(The task): Could you set out every line of the records below as a JSON list of strings, one string per line, with blank lines and the pictures left out?

(Exercise inputs):
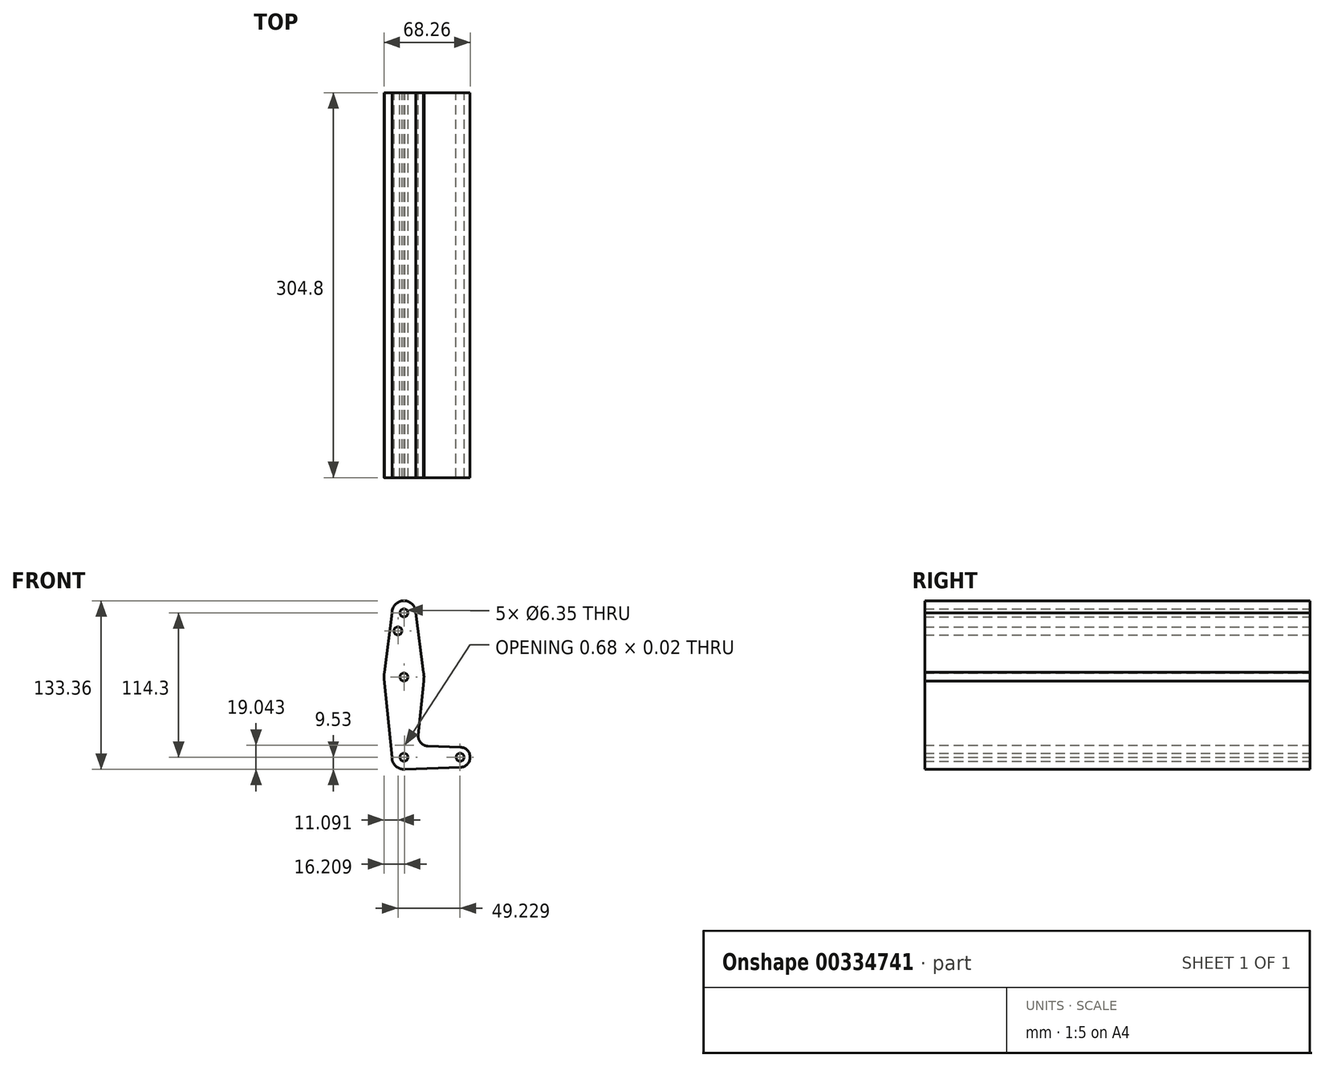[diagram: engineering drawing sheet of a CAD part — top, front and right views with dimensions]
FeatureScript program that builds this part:
annotation { "Feature Type Name" : "Feature", "Feature Type Description" : "" }
export const myFeature = defineFeature(function(context is Context, id is Id, definition is map)
    precondition{}
    {
        {
            var Q0;
            Q0=qCreatedBy(makeId("Front.planeOp"),FACE);
            var sketch = newSketch(context, id + "F0", { "sketchPlane" : qUnion([Q0])});
            skLineSegment(sketch, "E0", {"start": v(0, 114.3) * mm, "end": v(0, 0) * mm, "construction": true});
            skLineSegment(sketch, "E1", {"start": v(0, 0) * mm, "end": v(44.45, 0) * mm, "construction": true});
            skCircle(sketch, "E2", {"center": v(0, 0) * mm, "radius": 9.53 * mm});
            skCircle(sketch, "E3", {"center": v(44.45, 0) * mm, "radius": 7.94 * mm});
            skCircle(sketch, "E4", {"center": v(0, 114.3) * mm, "radius": 9.53 * mm});
            skLineSegment(sketch, "E5", {"start": v(0, 9.53) * mm, "end": v(44.73, 7.93) * mm});
            skCircle(sketch, "E6", {"center": v(0, 63.5) * mm, "radius": 15.88 * mm});
            skLineSegment(sketch, "E7", {"start": v(18.95, 8.85) * mm, "end": v(44.73, 7.93) * mm});
            skLineSegment(sketch, "E8", {"start": v(0, -9.53) * mm, "end": v(44.73, -7.93) * mm});
            skLineSegment(sketch, "E9", {"start": v(9.52, 114.3) * mm, "end": v(15.88, 63.5) * mm});
            skLineSegment(sketch, "E10", {"start": v(-9.53, 114.3) * mm, "end": v(-15.87, 63.5) * mm});
            skCircle(sketch, "E11", {"center": v(0, 114.3) * mm, "radius": 3.18 * mm});
            skCircle(sketch, "E12", {"center": v(-4.78, 100.03) * mm, "radius": 3.18 * mm});
            skCircle(sketch, "E13", {"center": v(0, 63.5) * mm, "radius": 3.18 * mm});
            skCircle(sketch, "E14", {"center": v(0, 0) * mm, "radius": 3.18 * mm});
            skCircle(sketch, "E15", {"center": v(44.45, 0) * mm, "radius": 3.18 * mm});
            skLineSegment(sketch, "E16", {"start": v(15.88, 63.5) * mm, "end": v(11.32, 17.58) * mm});
            skLineSegment(sketch, "E17", {"start": v(-15.8, 61.9) * mm, "end": v(-9.52, 0) * mm});
            skPoint(sketch, "E18.newPointA", {"position": v(9.57, 0) * mm});
            skArc(sketch, "E18.filletArc", {"start": v(11.32, 17.58) * mm, "mid": v(13.24, 11.56) * mm, "end": v(18.95, 8.85) * mm});
            skSolve(sketch);
        }
        {
            var Q0;
            Q0 = qSketchRegion(id + "F0", true);
            extrude(context, id + "F1", {"entities" : qUnion([Q0]), "depth" : 304.8 * mm});
        }
    });
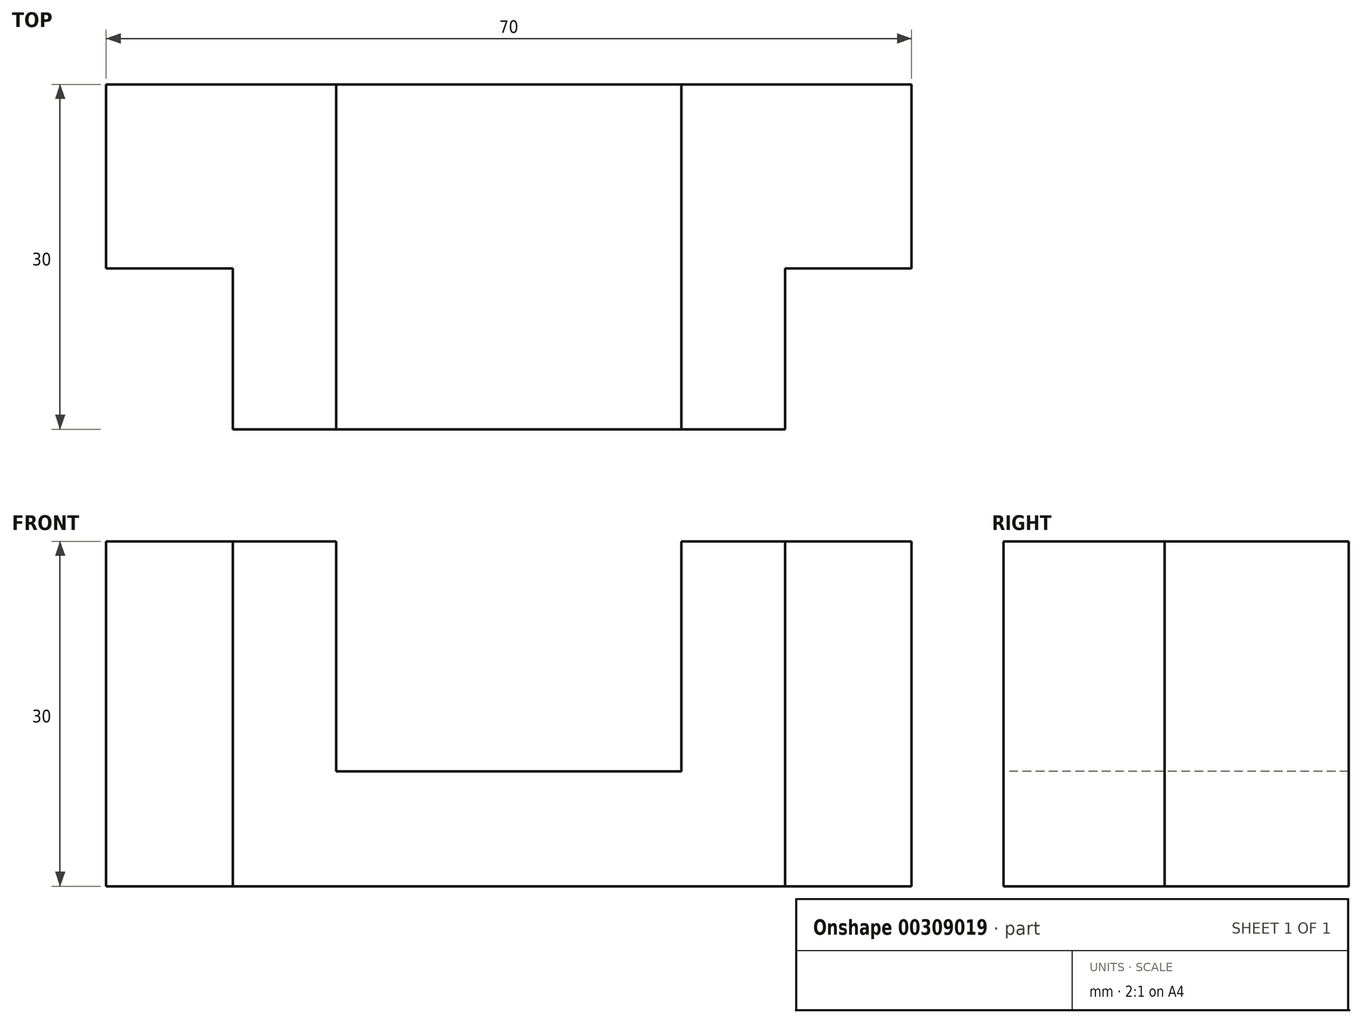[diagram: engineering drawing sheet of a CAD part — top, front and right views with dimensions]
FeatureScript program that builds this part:
annotation { "Feature Type Name" : "Feature", "Feature Type Description" : "" }
export const myFeature = defineFeature(function(context is Context, id is Id, definition is map)
    precondition{}
    {
        {
            var Q0;
            Q0=qCreatedBy(makeId("Top.planeOp"),FACE);
            var sketch = newSketch(context, id + "F0", { "sketchPlane" : qUnion([Q0])});
            skLineSegment(sketch, "E0", {"start": v(-35, 16) * mm, "end": v(-35, 0) * mm});
            skLineSegment(sketch, "E1", {"start": v(-24, -14) * mm, "end": v(24, -14) * mm});
            skLineSegment(sketch, "E2", {"start": v(35, 0) * mm, "end": v(35, 16) * mm});
            skLineSegment(sketch, "E3", {"start": v(35, 16) * mm, "end": v(-35, 16) * mm});
            skPoint(sketch, "E4.orphan", {"position": v(-35, 16.86) * mm});
            skLineSegment(sketch, "E5", {"start": v(-35, 0) * mm, "end": v(-24, 0) * mm});
            skLineSegment(sketch, "E6", {"start": v(-24, 0) * mm, "end": v(-24, -14) * mm});
            skLineSegment(sketch, "E7", {"start": v(35, 0) * mm, "end": v(24, 0) * mm});
            skLineSegment(sketch, "E8", {"start": v(24, 0) * mm, "end": v(24, -14) * mm});
            skPoint(sketch, "E9.orphan", {"position": v(-35, -14) * mm});
            skSolve(sketch);
        }
        {
            var Q0;
            Q0=makeQuery(id+"F0.imprint","IMPRINT",FACE,{"disambiguationData":[TD([[makeQuery(id+"F0.imprint","IMPRINT",EDGE,{"derivedFrom":sQuery(id+"F0.wireOp",EDGE,"E0")}),1.0]])]});
            extrude(context, id + "F1", {"entities" : qUnion([Q0]), "depth" : 30 * mm});
        }
        {
            var Q0;
            Q0=makeQuery(id+"F1.opExtrude","SWEPT_FACE",FACE,{"disambiguationData":[OSD([sQuery(id+"F0.wireOp",EDGE,"E1")])]});
            var sketch = newSketch(context, id + "F2", { "sketchPlane" : qUnion([Q0])});
            skPoint(sketch, "E10.end.orphan", {"position": v(-15.27, 0) * mm});
            skLineSegment(sketch, "E11", {"start": v(-15, 30) * mm, "end": v(-15, 10) * mm});
            skLineSegment(sketch, "E12", {"start": v(-15, 10) * mm, "end": v(15, 10) * mm});
            skLineSegment(sketch, "E13", {"start": v(15, 10) * mm, "end": v(15, 30) * mm});
            skSolve(sketch);
        }
        {
            var Q0;
            {var subQ0=sQuery(id+"F2.wireOp",EDGE,"E11");Q0=makeQuery(id+"F2.imprint","IMPRINT",FACE,{"disambiguationData":[TD([[makeQuery(id+"F2.imprint","IMPRINT",EDGE,{"derivedFrom":subQ0}),1.0]])]});}
            extrude(context, id + "F3", {"entities" : qUnion([Q0]), "operationType" : NewBodyOperationType.REMOVE, "oppositeDirection" : true, "depth" : 30 * mm});
        }
    });
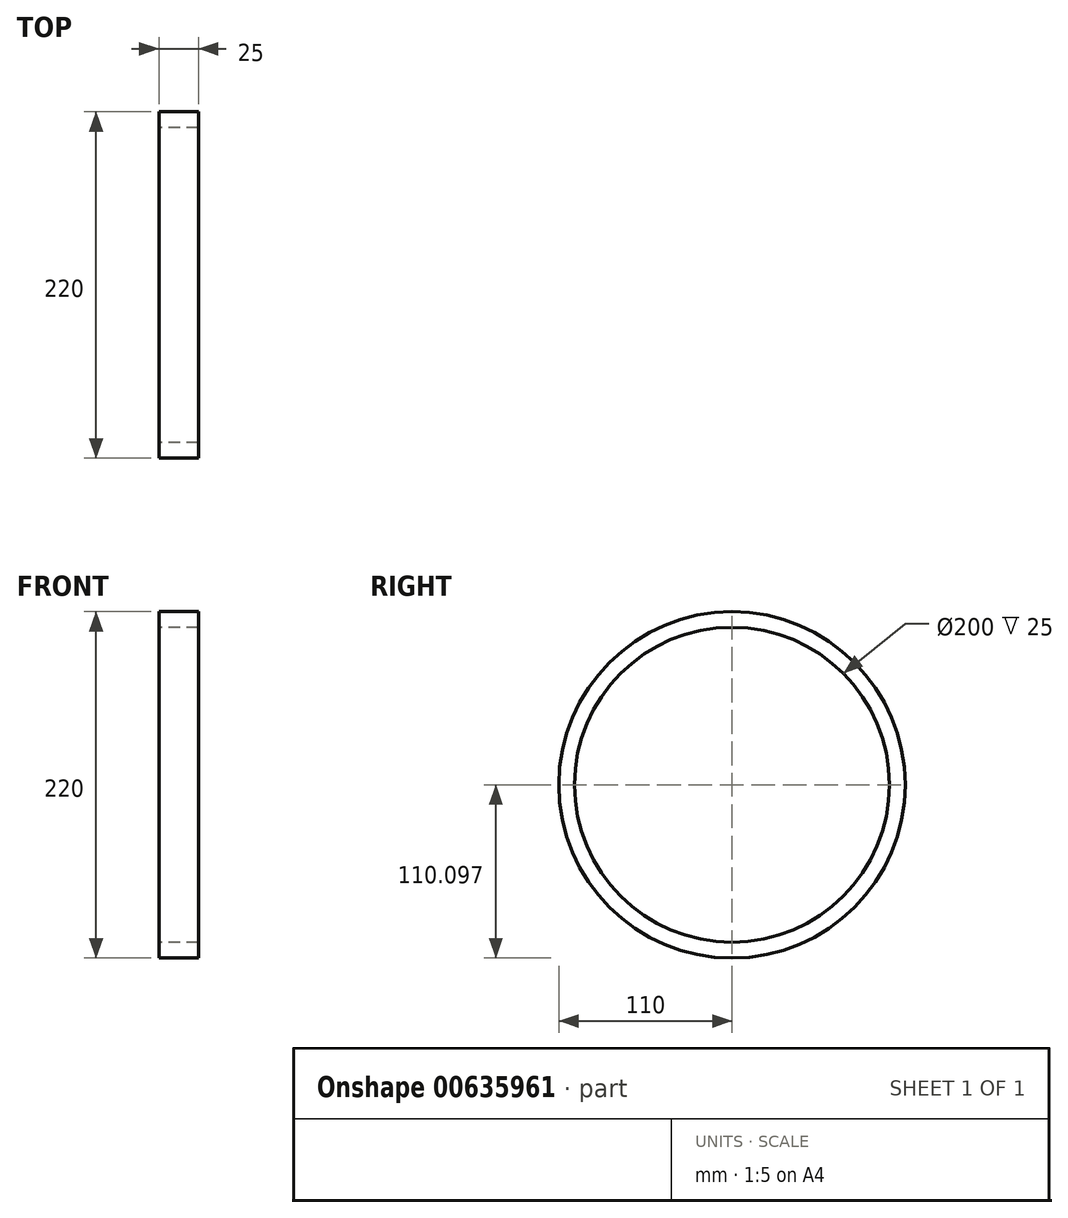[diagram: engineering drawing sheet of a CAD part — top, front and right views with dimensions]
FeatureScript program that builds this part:
annotation { "Feature Type Name" : "Feature", "Feature Type Description" : "" }
export const myFeature = defineFeature(function(context is Context, id is Id, definition is map)
    precondition{}
    {
        {
            var Q0;
            Q0=qCreatedBy(makeId("Right.planeOp"),FACE);
            var sketch = newSketch(context, id + "F0", { "sketchPlane" : qUnion([Q0])});
            skCircle(sketch, "E0", {"center": v(0, 0) * mm, "radius": 110 * mm});
            skCircle(sketch, "E1", {"center": v(0, 0.1) * mm, "radius": 100 * mm});
            skSolve(sketch);
        }
        {
            var Q0;
            Q0=makeQuery(id+"F0.imprint","IMPRINT",FACE,{"disambiguationData":[TD([[makeQuery(id+"F0.imprint","IMPRINT",EDGE,{"derivedFrom":sQuery(id+"F0.wireOp",EDGE,"E0")}),1.0]])]});
            extrude(context, id + "F1", {"entities" : qUnion([Q0]), "depth" : 25 * mm, "offsetDistance" : 25 * mm});
        }
    });
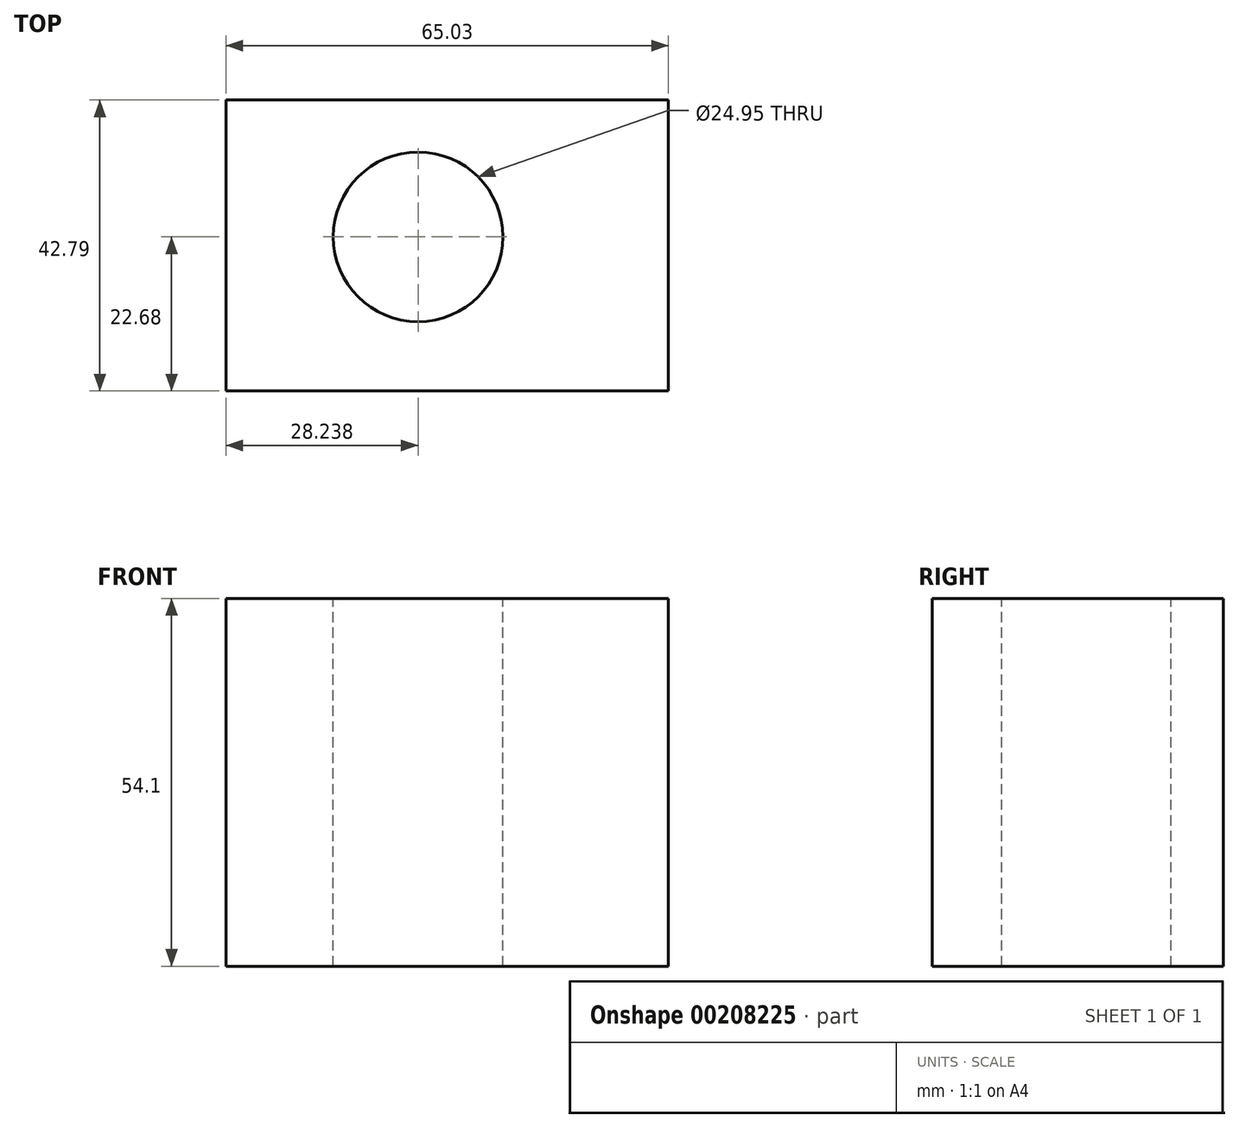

(Output for this task):
[
  "[diagram: engineering drawing sheet of a CAD part — top, front and right views with dimensions]",
  "FeatureScript program that builds this part:",
  "annotation { \"Feature Type Name\" : \"Feature\", \"Feature Type Description\" : \"\" }",
  "export const myFeature = defineFeature(function(context is Context, id is Id, definition is map)",
  "    precondition{}",
  "    {",
  "        {",
  "            var Q0;",
  "            Q0=qCreatedBy(makeId(\"Front.planeOp\"),FACE);",
  "            var sketch = newSketch(context, id + \"F0\", { \"sketchPlane\" : qUnion([Q0])});",
  "            skLineSegment(sketch, \"E0\", {\"start\": v(0, 114.3) * mm, \"end\": v(0, 0) * mm, \"construction\": true});",
  "            skLineSegment(sketch, \"E1\", {\"start\": v(0, 0) * mm, \"end\": v(44.45, 0) * mm, \"construction\": true});",
  "            skCircle(sketch, \"E2\", {\"center\": v(0, 0) * mm, \"radius\": 9.53 * mm});",
  "            skCircle(sketch, \"E3\", {\"center\": v(44.45, 0) * mm, \"radius\": 7.94 * mm});",
  "            skCircle(sketch, \"E4\", {\"center\": v(0, 114.3) * mm, \"radius\": 9.53 * mm});",
  "            skLineSegment(sketch, \"E5\", {\"start\": v(0, 9.53) * mm, \"end\": v(44.73, 7.93) * mm});",
  "            skCircle(sketch, \"E6\", {\"center\": v(0, 63.5) * mm, \"radius\": 15.88 * mm});",
  "            skLineSegment(sketch, \"E7\", {\"start\": v(18.95, 8.85) * mm, \"end\": v(44.73, 7.93) * mm});",
  "            skLineSegment(sketch, \"E8\", {\"start\": v(0, -9.53) * mm, \"end\": v(44.73, -7.93) * mm});",
  "            skLineSegment(sketch, \"E9\", {\"start\": v(9.52, 114.3) * mm, \"end\": v(15.88, 63.5) * mm});",
  "            skLineSegment(sketch, \"E10\", {\"start\": v(-9.53, 114.3) * mm, \"end\": v(-15.87, 63.5) * mm});",
  "            skCircle(sketch, \"E11\", {\"center\": v(0, 114.3) * mm, \"radius\": 3.18 * mm});",
  "            skCircle(sketch, \"E12\", {\"center\": v(-4.78, 100.03) * mm, \"radius\": 3.18 * mm});",
  "            skCircle(sketch, \"E13\", {\"center\": v(0, 63.5) * mm, \"radius\": 3.18 * mm});",
  "            skCircle(sketch, \"E14\", {\"center\": v(0, 0) * mm, \"radius\": 3.18 * mm});",
  "            skCircle(sketch, \"E15\", {\"center\": v(44.45, 0) * mm, \"radius\": 3.18 * mm});",
  "            skLineSegment(sketch, \"E16\", {\"start\": v(15.88, 63.5) * mm, \"end\": v(11.32, 17.58) * mm});",
  "            skLineSegment(sketch, \"E17\", {\"start\": v(-15.8, 61.9) * mm, \"end\": v(-9.52, 0) * mm});",
  "            skPoint(sketch, \"E18.newPointA\", {\"position\": v(9.57, 0) * mm});",
  "            skArc(sketch, \"E18.filletArc\", {\"start\": v(11.32, 17.58) * mm, \"mid\": v(13.24, 11.56) * mm, \"end\": v(18.95, 8.85) * mm});",
  "            skSolve(sketch);",
  "        }",
  "        {",
  "            var Q0;",
  "            Q0 = qSketchRegion(id + \"F0\", true);",
  "            extrude(context, id + \"F1\", {\"entities\" : qUnion([Q0]), \"depth\" : 304.8 * mm});",
  "        }",
  "    });",
  "[diagram: engineering drawing sheet of a CAD part — top, front and right views with dimensions]",
  "FeatureScript program that builds this part:",
  "annotation { \"Feature Type Name\" : \"Feature\", \"Feature Type Description\" : \"\" }",
  "export const myFeature = defineFeature(function(context is Context, id is Id, definition is map)",
  "    precondition{}",
  "    {",
  "        {",
  "            var Q0;",
  "            Q0=qCreatedBy(makeId(\"Top.planeOp\"),FACE);",
  "            var sketch = newSketch(context, id + \"F0\", { \"sketchPlane\" : qUnion([Q0])});",
  "            skLineSegment(sketch, \"E0\", {\"start\": v(-35, 16) * mm, \"end\": v(-35, 0) * mm});",
  "            skLineSegment(sketch, \"E1\", {\"start\": v(-24, -14) * mm, \"end\": v(24, -14) * mm});",
  "            skLineSegment(sketch, \"E2\", {\"start\": v(35, 0) * mm, \"end\": v(35, 16) * mm});",
  "            skLineSegment(sketch, \"E3\", {\"start\": v(35, 16) * mm, \"end\": v(-35, 16) * mm});",
  "            skPoint(sketch, \"E4.orphan\", {\"position\": v(-35, 16.86) * mm});",
  "            skLineSegment(sketch, \"E5\", {\"start\": v(-35, 0) * mm, \"end\": v(-24, 0) * mm});",
  "            skLineSegment(sketch, \"E6\", {\"start\": v(-24, 0) * mm, \"end\": v(-24, -14) * mm});",
  "            skLineSegment(sketch, \"E7\", {\"start\": v(35, 0) * mm, \"end\": v(24, 0) * mm});",
  "            skLineSegment(sketch, \"E8\", {\"start\": v(24, 0) * mm, \"end\": v(24, -14) * mm});",
  "            skPoint(sketch, \"E9.orphan\", {\"position\": v(-35, -14) * mm});",
  "            skSolve(sketch);",
  "        }",
  "        {",
  "            var Q0;",
  "            Q0=makeQuery(id+\"F0.imprint\",\"IMPRINT\",FACE,{\"disambiguationData\":[TD([[makeQuery(id+\"F0.imprint\",\"IMPRINT\",EDGE,{\"derivedFrom\":sQuery(id+\"F0.wireOp\",EDGE,\"E0\")}),1.0]])]});",
  "            extrude(context, id + \"F1\", {\"entities\" : qUnion([Q0]), \"depth\" : 30 * mm});",
  "        }",
  "        {",
  "            var Q0;",
  "            Q0=makeQuery(id+\"F1.opExtrude\",\"SWEPT_FACE\",FACE,{\"disambiguationData\":[OSD([sQuery(id+\"F0.wireOp\",EDGE,\"E1\")])]});",
  "            var sketch = newSketch(context, id + \"F2\", { \"sketchPlane\" : qUnion([Q0])});",
  "            skPoint(sketch, \"E10.end.orphan\", {\"position\": v(-15.27, 0) * mm});",
  "            skLineSegment(sketch, \"E11\", {\"start\": v(-15, 30) * mm, \"end\": v(-15, 10) * mm});",
  "            skLineSegment(sketch, \"E12\", {\"start\": v(-15, 10) * mm, \"end\": v(15, 10) * mm});",
  "            skLineSegment(sketch, \"E13\", {\"start\": v(15, 10) * mm, \"end\": v(15, 30) * mm});",
  "            skSolve(sketch);",
  "        }",
  "        {",
  "            var Q0;",
  "            {var subQ0=sQuery(id+\"F2.wireOp\",EDGE,\"E11\");Q0=makeQuery(id+\"F2.imprint\",\"IMPRINT\",FACE,{\"disambiguationData\":[TD([[makeQuery(id+\"F2.imprint\",\"IMPRINT\",EDGE,{\"derivedFrom\":subQ0}),1.0]])]});}",
  "            extrude(context, id + \"F3\", {\"entities\" : qUnion([Q0]), \"operationType\" : NewBodyOperationType.REMOVE, \"oppositeDirection\" : true, \"depth\" : 30 * mm});",
  "        }",
  "    });",
  "[diagram: engineering drawing sheet of a CAD part — top, front and right views with dimensions]",
  "FeatureScript program that builds this part:",
  "annotation { \"Feature Type Name\" : \"Feature\", \"Feature Type Description\" : \"\" }",
  "export const myFeature = defineFeature(function(context is Context, id is Id, definition is map)",
  "    precondition{}",
  "    {",
  "        {",
  "            var Q0;",
  "            Q0=qCreatedBy(makeId(\"Right.planeOp\"),FACE);",
  "            var sketch = newSketch(context, id + \"F0\", { \"sketchPlane\" : qUnion([Q0])});",
  "            skCircle(sketch, \"E0\", {\"center\": v(0, 0) * mm, \"radius\": 110 * mm});",
  "            skCircle(sketch, \"E1\", {\"center\": v(0, 0.1) * mm, \"radius\": 100 * mm});",
  "            skSolve(sketch);",
  "        }",
  "        {",
  "            var Q0;",
  "            Q0=makeQuery(id+\"F0.imprint\",\"IMPRINT\",FACE,{\"disambiguationData\":[TD([[makeQuery(id+\"F0.imprint\",\"IMPRINT\",EDGE,{\"derivedFrom\":sQuery(id+\"F0.wireOp\",EDGE,\"E0\")}),1.0]])]});",
  "            extrude(context, id + \"F1\", {\"entities\" : qUnion([Q0]), \"depth\" : 25 * mm, \"offsetDistance\" : 25 * mm});",
  "        }",
  "    });"
]